Dion Hinchcliffe’s post with the above title is too useful for you to rely on my summary. All the same, here is the key point, as I see it. Hinchcliffe notes that

“business “culture… often holds back what’s possible in terms of information technology — certainly for good reasons at times — but just as often because it lacks a change agent that can successfully bridge the barriers that’s preventing the corporate culture from evolving to adapt to ideas and approaches that are genuinely beneficial.”

But, he argues, this is not a likely fate for Enterprise 2.0 technologies:

“because they appear to so easily cross organizational boundaries, can be adopted so easily, require virtually no training, are highly social, and so on, Enterprise 2.0 apps appear to have their very own “change agent” by their fundamental nature.”

It seems to me that this is a very interesting rejoinder to the charge of ‘techno-determinism’ made against folks who see Enterprise 2.0 as an inevitable next step.

Perhaps any truly viral technology is so because it is a change agent as well as a productivity tool. Certainly this is true of mobile phones, and one can see that the entire music industry must change because of the iPod and rss.

Tags: social software · Enterprise 2.0 · Enterprise Software · Enterprise Web 2.0 · Media · mobile · rss · change · change agents

3 responses so far ↓

  • 1 Jon Husband // May 21, 2007 at 3:28 pm

    OK … culture change. Companies spend tens and hundreds of thousands of dollars on becoming learning organizations, or working on culture change, or getting into sutained and expensive leadership and management development programs. I know I (and a range of others) have argued in the past that using social software and social computing could accomplish much that the more traditional (and arguably more expensive) consulting diagnose-prescribe-implement-and-then-coach initiatives aim at accomplishing.

    But there are reasons that most of us have seen and understand as to why that latest attitude or climate survey sits on the shelf or get a spim treatment from the internal communications people. The executives and senior managers whose ostensible have responsibility for addressing the cultursl issues often have a very hard time with this. I am not, I don’t believe, making this up. I believe that a cursory glsance over many management books and articles over the last twenty to thirty years would bear out my assertion, though yes, clearly, some companies take up the challenge and do a good job at this.

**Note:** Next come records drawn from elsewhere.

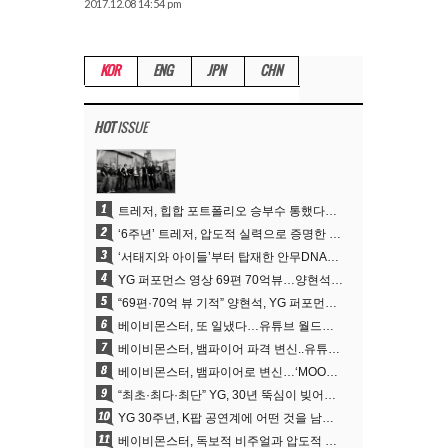
2017.12.08 14:54 pm
KOR
ENG
JPN
CHN
HOT
ISSUE
1
트레저, 힙합 포트폴리오 승부수 통했다…데뷔 6주년 새 도약
2
‘6주년’ 트레저, 압도적 실력으로 증명한 ‘YG의 보물’ 진가
3
‘서태지와 아이들’부터 탑재한 안무DNA…양현석, YG 퍼포먼스 비디오 70억 뷰 신화의 시작
4
YG 퍼포먼스 영상 69편 70억뷰…양현석 제작 철학 통했다
5
“69편·70억 뷰 기적” 양현석, YG 퍼포먼스 비디오 100% 직접 만든 이유
6
베이비몬스터, 또 일냈다…유튜브 월드와이드 1위
7
베이비몬스터, 뱀파이어 파격 변신..유튜브 트렌딩 1위 직행
8
베이비몬스터, 뱀파이어로 변신…‘MOON’으로 찍은 3개월 프로젝트
9
“최초·최다·최단” YG, 30년 뚝심이 빚어낸 K팝 투어의 새 지평
10
YG 30주년, K팝 공연계에 어떤 것을 남겼나
11
베이비몬스터, 독보적 비주얼과 압도적 소화력..’MOON’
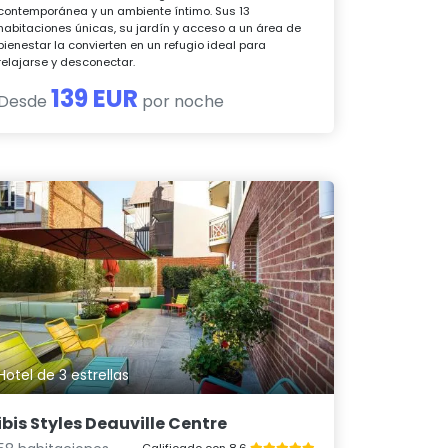
contemporánea y un ambiente íntimo. Sus 13
habitaciones únicas, su jardín y acceso a un área de
bienestar la convierten en un refugio ideal para
relajarse y desconectar.
139 EUR
Desde
por noche
Hotel de 3 estrellas
ibis Styles Deauville Centre
Calificado con 8.6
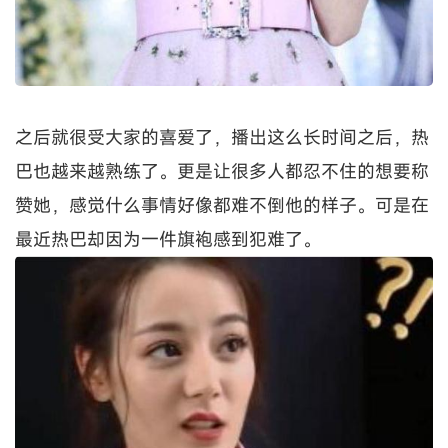
之后就很受大家的喜爱了，播出这么长时间之后，热
巴也越来越熟练了。更是让很多人都忍不住的想要称
赞她，感觉什么事情好像都难不倒他的样子。可是在
最近热巴却因为一件旗袍感到犯难了。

    But to think that the ease-of-use, scope and reach of E2.0 technologies will also adopt the characteristics of and act as change agents is a stretch, I think. yes, they will by definition introduce change, change which cannot be ignored .. but I think that their introduction and use also sharpens substantially the game for execs and senior managers. Lack of understanding, apprehension, fear of losing control, exposure of inadequacies and general wartiness will also be catalyzed, and are likely to create significant issues for “managing” the change9s) that have been introduced.

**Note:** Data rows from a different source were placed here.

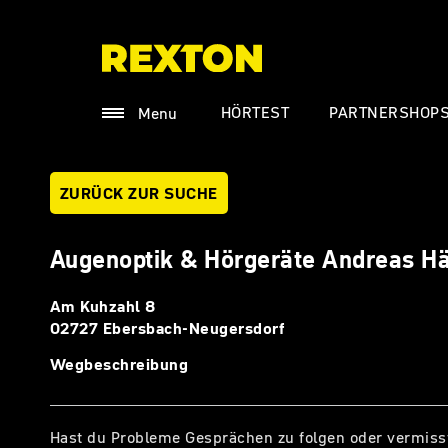
HÖRTEST
PARTNERSHOP
Menu
ZURÜCK ZUR SUCHE
Augenoptik & Hörgeräte Andreas H
Am Kuhzahl 8
02727 Ebersbach-Neugersdorf
Wegbeschreibung
Hast du Probleme Gesprächen zu folgen oder vermiss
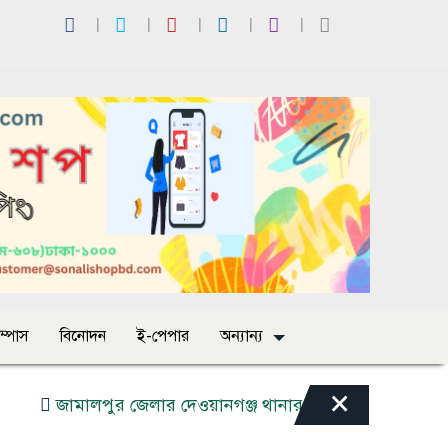
াম্পাস
বিনোদন
ই-পেপার
অন্যান্য
×
লপুর জেলার দেওয়ানগঞ্জ থানার দেওয়ানগঞ্জ সাব রেজিস্ট্রি অফিসে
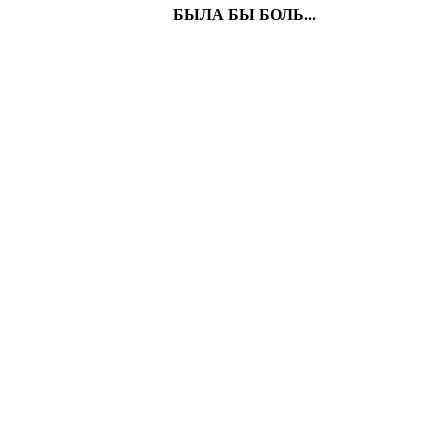
БЫЛА БЫ БОЛЬ...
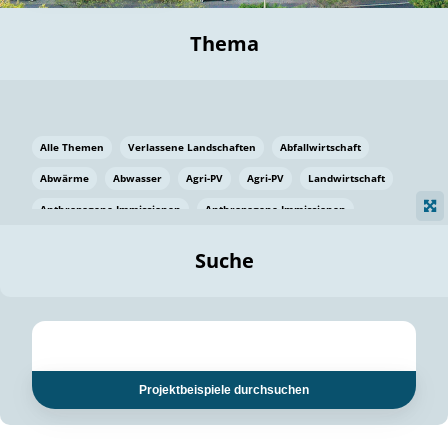
Thema
Alle Themen
Verlassene Landschaften
Abfallwirtschaft
Abwärme
Abwasser
Agri-PV
Agri-PV
Landwirtschaft
Anthropogene Immissionen
Anthropogene Immissionen
Vermeidung von Lebensmittelverlusten
Baden Württemberg
Suche
Ostsee
Bauen
Baumaterial
Bayern
Bayern
Beatmungssysteme
Beratung
Berlin
Bestäuber
bilaterale Zu-sammenarbeit
bilaterale Zu-sammenarbeit
Bildung
Bildung / Kommunikation
Projektbeispiele durchsuchen
Bildung für nachhaltige Entwicklung
Pflanzenkohle
Biodiversität
Biodiversität
Biogas
Biogas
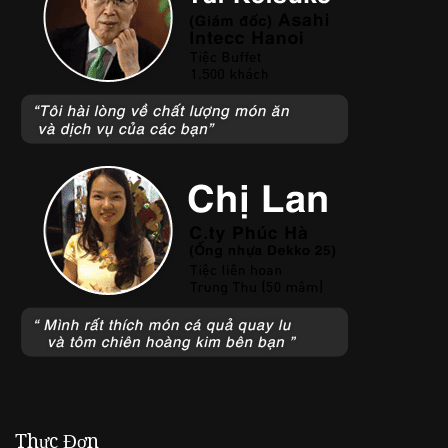
L
i
ê
m
Thực Đơn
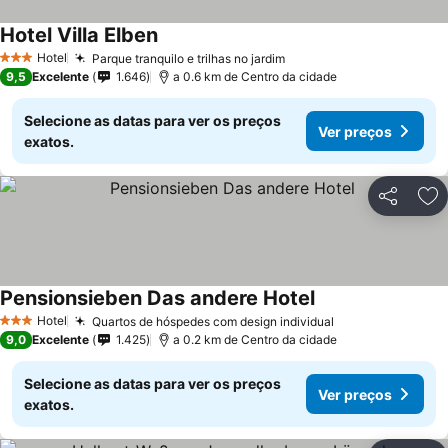
Hotel Villa Elben
Hotel
Parque tranquilo e trilhas no jardim
3 Estrelas
9,5
Excelente
1.646
a 0.6 km de Centro da cidade
Selecione as datas para ver os preços
Ver preços
exatos.
Partilhar
Ad
Pensionsieben Das andere Hotel
Hotel
Quartos de hóspedes com design individual
3 Estrelas
9,0
Excelente
1.425
a 0.2 km de Centro da cidade
Selecione as datas para ver os preços
Ver preços
exatos.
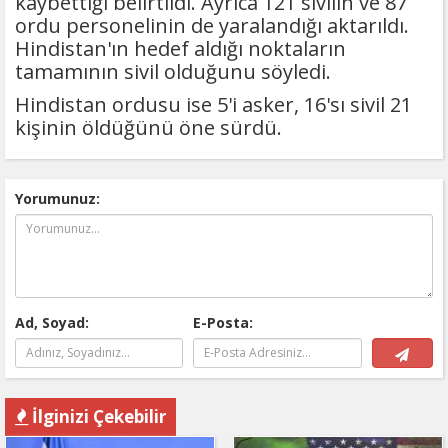
kaybettiği belirtildi. Ayrıca 121 sivilin ve 87
ordu personelinin de yaralandığı aktarıldı.
Hindistan'ın hedef aldığı noktaların
tamamının sivil olduğunu söyledi.
Hindistan ordusu ise 5'i asker, 16'sı sivil 21
kişinin öldüğünü öne sürdü.
Yorumunuz:
Ad, Soyad:
E-Posta:
İlginizi Çekebilir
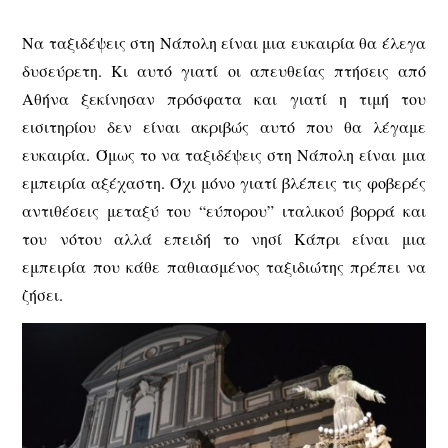
Να ταξιδέψεις στη Νάπολη είναι μια ευκαιρία θα έλεγα
δυσεύρετη. Κι αυτό γιατί οι απευθείας πτήσεις από
Αθήνα ξεκίνησαν πρόσφατα και γιατί η τιμή του
εισιτηρίου δεν είναι ακριβώς αυτό που θα λέγαμε
ευκαιρία. Όμως το να ταξιδέψεις στη Νάπολη είναι μια
εμπειρία αξέχαστη. Όχι μόνο γιατί βλέπεις τις φοβερές
αντιθέσεις μεταξύ του “εύπορου” ιταλικού βορρά και
του νότου αλλά επειδή το νησί Κάπρι είναι μια
εμπειρία που κάθε παθιασμένος ταξιδιώτης πρέπει να
ζήσει.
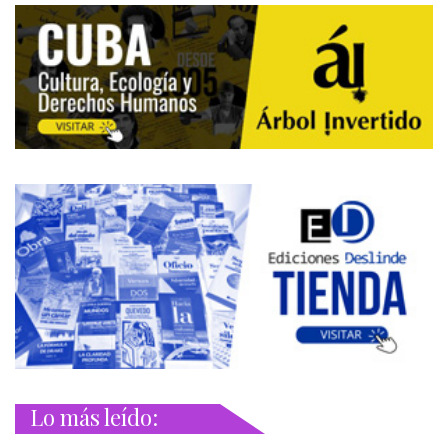
Lo más leído:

    As social computing moves deeper, wider and more pervasively into the corporate sphere, look for a field I call eOD to emerge and gain in importance. Most management science and art over the past 50 years has been aimed at predictability and control, although the need for thre kinds of changes we are discussing here have been identified for sometime as the business / organizational world and its complexity have accelerated. E2.0 technologies and the accompanying dynamics will by and large exacerbate the need.

    Just an opinion ….

  • 2 tmandel // May 21, 2007 at 6:49 pm

    eOD — that’s an interesting idea, Jon.

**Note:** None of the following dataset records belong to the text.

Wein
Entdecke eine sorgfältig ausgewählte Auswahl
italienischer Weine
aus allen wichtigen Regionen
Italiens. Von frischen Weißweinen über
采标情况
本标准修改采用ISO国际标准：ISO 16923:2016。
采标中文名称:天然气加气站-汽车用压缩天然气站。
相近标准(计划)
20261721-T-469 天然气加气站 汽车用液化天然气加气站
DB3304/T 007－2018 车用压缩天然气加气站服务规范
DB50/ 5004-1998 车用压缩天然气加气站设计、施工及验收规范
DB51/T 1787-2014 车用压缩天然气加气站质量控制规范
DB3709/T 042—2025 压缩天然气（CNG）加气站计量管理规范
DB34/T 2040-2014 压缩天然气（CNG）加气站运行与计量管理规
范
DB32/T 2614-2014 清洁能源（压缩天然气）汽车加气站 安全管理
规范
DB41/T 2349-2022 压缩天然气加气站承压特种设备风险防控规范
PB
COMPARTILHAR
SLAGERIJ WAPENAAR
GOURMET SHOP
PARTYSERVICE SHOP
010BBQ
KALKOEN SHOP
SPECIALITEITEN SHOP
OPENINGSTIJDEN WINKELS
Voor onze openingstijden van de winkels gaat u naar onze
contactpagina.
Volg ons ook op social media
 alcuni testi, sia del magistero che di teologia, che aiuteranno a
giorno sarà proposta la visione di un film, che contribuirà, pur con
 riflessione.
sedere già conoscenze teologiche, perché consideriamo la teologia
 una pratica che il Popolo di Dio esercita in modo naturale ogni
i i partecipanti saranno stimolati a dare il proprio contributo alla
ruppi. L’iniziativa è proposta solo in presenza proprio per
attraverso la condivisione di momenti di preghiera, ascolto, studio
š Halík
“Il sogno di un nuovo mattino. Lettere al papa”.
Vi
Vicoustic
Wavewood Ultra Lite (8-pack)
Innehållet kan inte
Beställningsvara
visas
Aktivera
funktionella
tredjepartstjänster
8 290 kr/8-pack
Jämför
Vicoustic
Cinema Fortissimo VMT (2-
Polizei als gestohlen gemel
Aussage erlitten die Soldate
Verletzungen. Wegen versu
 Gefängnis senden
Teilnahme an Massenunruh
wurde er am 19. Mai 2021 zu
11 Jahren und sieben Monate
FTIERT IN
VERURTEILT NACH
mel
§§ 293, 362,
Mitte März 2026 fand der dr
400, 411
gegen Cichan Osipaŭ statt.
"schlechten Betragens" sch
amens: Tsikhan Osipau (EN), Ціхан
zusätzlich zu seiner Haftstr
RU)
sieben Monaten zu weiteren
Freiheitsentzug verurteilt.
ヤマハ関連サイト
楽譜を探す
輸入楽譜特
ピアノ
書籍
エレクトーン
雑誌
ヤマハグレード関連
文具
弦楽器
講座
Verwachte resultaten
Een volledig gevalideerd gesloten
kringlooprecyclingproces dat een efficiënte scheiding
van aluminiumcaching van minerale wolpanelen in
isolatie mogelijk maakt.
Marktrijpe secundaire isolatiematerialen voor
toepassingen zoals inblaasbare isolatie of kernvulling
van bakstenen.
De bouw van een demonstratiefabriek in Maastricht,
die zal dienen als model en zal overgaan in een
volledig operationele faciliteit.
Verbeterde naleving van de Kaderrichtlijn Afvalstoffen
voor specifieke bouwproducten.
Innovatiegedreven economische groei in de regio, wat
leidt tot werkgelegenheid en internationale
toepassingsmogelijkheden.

    There are people who do something like this; I think first of all of Lisa Kimball of http://www.groupjazz.com, but there are others as well.

    I hope you’ll blog about the notion of eOD.

  • 3 Jon Husband // May 21, 2007 at 7:21 pm

    Lisa is an old friend of mine. I was for quite a while (still am, I suppose) an OD practitioner, after a more mainstream HR / org effectiveness consulting career.

    I have blogged a fair bit about eOD over the past year .. not always mentioning it by “name”, but often enough the term has crept in.